*ФРАГМЕНТ ТЕКСТА*:

::::::::

Есть в буддистском учении и другой тип невидимого порядка. Помните, один из основных постулатов буддизма заключается в том, что видеть метафизическую истину – видеть, как все обстоит на самом деле, снаружи и внутри, а значит, видеть преемственность между двумя этими областями, – в определенном смысле означает видеть нравственную истину и равенство нашего благополучия и благополучия других. Другими словами, существует своего рода структурная параллель между метафизической и нравственной истинами. И это – тоже определенный порядок, который остается невидимым для нас, пока мы не совершаем практики, через которые он проявляется.
Нам не стоит воспринимать такой невидимый порядок как должное. Представьте себе Вселенную, в которой нет такой параллели: Вселенную, где видение метафизической истины никак не влияет на ваше отношение к окружающим или даже подталкивает вас к том у, чтобы относиться к ним хуже. Но по буддизму – даже по западной, более светской его версии, которая обычно считается недостаточно религиозной, – мы живем во Вселенной, где метафизическая истина помогает видеть нравственную истину. Это единство лежит в основе просветления.
Но не стоит забывать и о нашем собственном благополучии. Счастье – уничтожение или хотя бы уменьшение страданий, неудовлетворенности, дуккха – часто совпадает с видением метафизической истины и соответствующим ему восприятием истины нравственной. Вот вам третья параллель в нашей Вселенной, которой могло бы и не быть.

::::::::

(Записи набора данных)
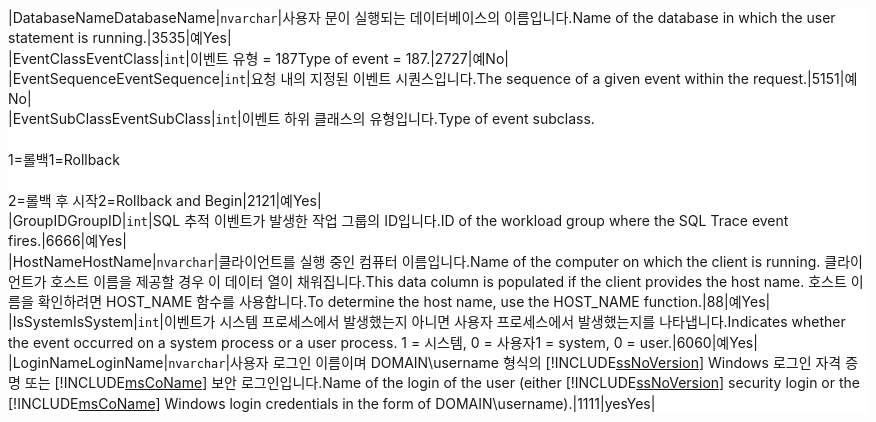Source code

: |<span data-ttu-id="52ab2-128">DatabaseName</span><span class="sxs-lookup"><span data-stu-id="52ab2-128">DatabaseName</span></span>|`nvarchar`|<span data-ttu-id="52ab2-129">사용자 문이 실행되는 데이터베이스의 이름입니다.</span><span class="sxs-lookup"><span data-stu-id="52ab2-129">Name of the database in which the user statement is running.</span></span>|<span data-ttu-id="52ab2-130">35</span><span class="sxs-lookup"><span data-stu-id="52ab2-130">35</span></span>|<span data-ttu-id="52ab2-131">예</span><span class="sxs-lookup"><span data-stu-id="52ab2-131">Yes</span></span>|  
|<span data-ttu-id="52ab2-132">EventClass</span><span class="sxs-lookup"><span data-stu-id="52ab2-132">EventClass</span></span>|`int`|<span data-ttu-id="52ab2-133">이벤트 유형 = 187</span><span class="sxs-lookup"><span data-stu-id="52ab2-133">Type of event = 187.</span></span>|<span data-ttu-id="52ab2-134">27</span><span class="sxs-lookup"><span data-stu-id="52ab2-134">27</span></span>|<span data-ttu-id="52ab2-135">예</span><span class="sxs-lookup"><span data-stu-id="52ab2-135">No</span></span>|  
|<span data-ttu-id="52ab2-136">EventSequence</span><span class="sxs-lookup"><span data-stu-id="52ab2-136">EventSequence</span></span>|`int`|<span data-ttu-id="52ab2-137">요청 내의 지정된 이벤트 시퀀스입니다.</span><span class="sxs-lookup"><span data-stu-id="52ab2-137">The sequence of a given event within the request.</span></span>|<span data-ttu-id="52ab2-138">51</span><span class="sxs-lookup"><span data-stu-id="52ab2-138">51</span></span>|<span data-ttu-id="52ab2-139">예</span><span class="sxs-lookup"><span data-stu-id="52ab2-139">No</span></span>|  
|<span data-ttu-id="52ab2-140">EventSubClass</span><span class="sxs-lookup"><span data-stu-id="52ab2-140">EventSubClass</span></span>|`int`|<span data-ttu-id="52ab2-141">이벤트 하위 클래스의 유형입니다.</span><span class="sxs-lookup"><span data-stu-id="52ab2-141">Type of event subclass.</span></span><br /><br /> <span data-ttu-id="52ab2-142">1=롤백</span><span class="sxs-lookup"><span data-stu-id="52ab2-142">1=Rollback</span></span><br /><br /> <span data-ttu-id="52ab2-143">2=롤백 후 시작</span><span class="sxs-lookup"><span data-stu-id="52ab2-143">2=Rollback and Begin</span></span>|<span data-ttu-id="52ab2-144">21</span><span class="sxs-lookup"><span data-stu-id="52ab2-144">21</span></span>|<span data-ttu-id="52ab2-145">예</span><span class="sxs-lookup"><span data-stu-id="52ab2-145">Yes</span></span>|  
|<span data-ttu-id="52ab2-146">GroupID</span><span class="sxs-lookup"><span data-stu-id="52ab2-146">GroupID</span></span>|`int`|<span data-ttu-id="52ab2-147">SQL 추적 이벤트가 발생한 작업 그룹의 ID입니다.</span><span class="sxs-lookup"><span data-stu-id="52ab2-147">ID of the workload group where the SQL Trace event fires.</span></span>|<span data-ttu-id="52ab2-148">66</span><span class="sxs-lookup"><span data-stu-id="52ab2-148">66</span></span>|<span data-ttu-id="52ab2-149">예</span><span class="sxs-lookup"><span data-stu-id="52ab2-149">Yes</span></span>|  
|<span data-ttu-id="52ab2-150">HostName</span><span class="sxs-lookup"><span data-stu-id="52ab2-150">HostName</span></span>|`nvarchar`|<span data-ttu-id="52ab2-151">클라이언트를 실행 중인 컴퓨터 이름입니다.</span><span class="sxs-lookup"><span data-stu-id="52ab2-151">Name of the computer on which the client is running.</span></span> <span data-ttu-id="52ab2-152">클라이언트가 호스트 이름을 제공할 경우 이 데이터 열이 채워집니다.</span><span class="sxs-lookup"><span data-stu-id="52ab2-152">This data column is populated if the client provides the host name.</span></span> <span data-ttu-id="52ab2-153">호스트 이름을 확인하려면 HOST_NAME 함수를 사용합니다.</span><span class="sxs-lookup"><span data-stu-id="52ab2-153">To determine the host name, use the HOST_NAME function.</span></span>|<span data-ttu-id="52ab2-154">8</span><span class="sxs-lookup"><span data-stu-id="52ab2-154">8</span></span>|<span data-ttu-id="52ab2-155">예</span><span class="sxs-lookup"><span data-stu-id="52ab2-155">Yes</span></span>|  
|<span data-ttu-id="52ab2-156">IsSystem</span><span class="sxs-lookup"><span data-stu-id="52ab2-156">IsSystem</span></span>|`int`|<span data-ttu-id="52ab2-157">이벤트가 시스템 프로세스에서 발생했는지 아니면 사용자 프로세스에서 발생했는지를 나타냅니다.</span><span class="sxs-lookup"><span data-stu-id="52ab2-157">Indicates whether the event occurred on a system process or a user process.</span></span> <span data-ttu-id="52ab2-158">1 = 시스템, 0 = 사용자</span><span class="sxs-lookup"><span data-stu-id="52ab2-158">1 = system, 0 = user.</span></span>|<span data-ttu-id="52ab2-159">60</span><span class="sxs-lookup"><span data-stu-id="52ab2-159">60</span></span>|<span data-ttu-id="52ab2-160">예</span><span class="sxs-lookup"><span data-stu-id="52ab2-160">Yes</span></span>|  
|<span data-ttu-id="52ab2-161">LoginName</span><span class="sxs-lookup"><span data-stu-id="52ab2-161">LoginName</span></span>|`nvarchar`|<span data-ttu-id="52ab2-162">사용자 로그인 이름이며 DOMAIN\username 형식의 [!INCLUDE[ssNoVersion](../../includes/ssnoversion-md.md)] Windows 로그인 자격 증명 또는 [!INCLUDE[msCoName](../../includes/msconame-md.md)] 보안 로그인입니다.</span><span class="sxs-lookup"><span data-stu-id="52ab2-162">Name of the login of the user (either [!INCLUDE[ssNoVersion](../../includes/ssnoversion-md.md)] security login or the [!INCLUDE[msCoName](../../includes/msconame-md.md)] Windows login credentials in the form of DOMAIN\username).</span></span>|<span data-ttu-id="52ab2-163">11</span><span class="sxs-lookup"><span data-stu-id="52ab2-163">11</span></span>|<span data-ttu-id="52ab2-164">yes</span><span class="sxs-lookup"><span data-stu-id="52ab2-164">Yes</span></span>|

::::::::

*ЗАДАНИЕ 1*: Перепишите отрывок о буддизме начиная с «Нам не стоит» и заканчивая «в основе просветления.» включительно, заменив «просветления» на «пробуждения».
*ЗАДАНИЕ 2*: Почему, согласно отрывку о буддизме, невидимый порядок не стоит воспринимать как должное?
Список здесь не понадобится.

*ОТВЕТ 1*:
Нам не стоит воспринимать такой невидимый порядок как должное. Представьте себе Вселенную, в которой нет такой параллели: Вселенную, где видение метафизической истины никак не влияет на ваше отношение к окружающим или даже подталкивает вас к том у, чтобы относиться к ним хуже. Но по буддизму – даже по западной, более светской его версии, которая обычно считается недостаточно религиозной, – мы живем во Вселенной, где метафизическая истина помогает видеть нравственную истину. Это единство лежит в основе пробуждения.

*ОТВЕТ 2*: Можно представить себе Вселенную, где нет параллели между метафизической и нравственной истинами. В такой Вселенной видение метафизической истины никак не влияет на отношение к окружающим или даже подталкивает относиться к ним хуже.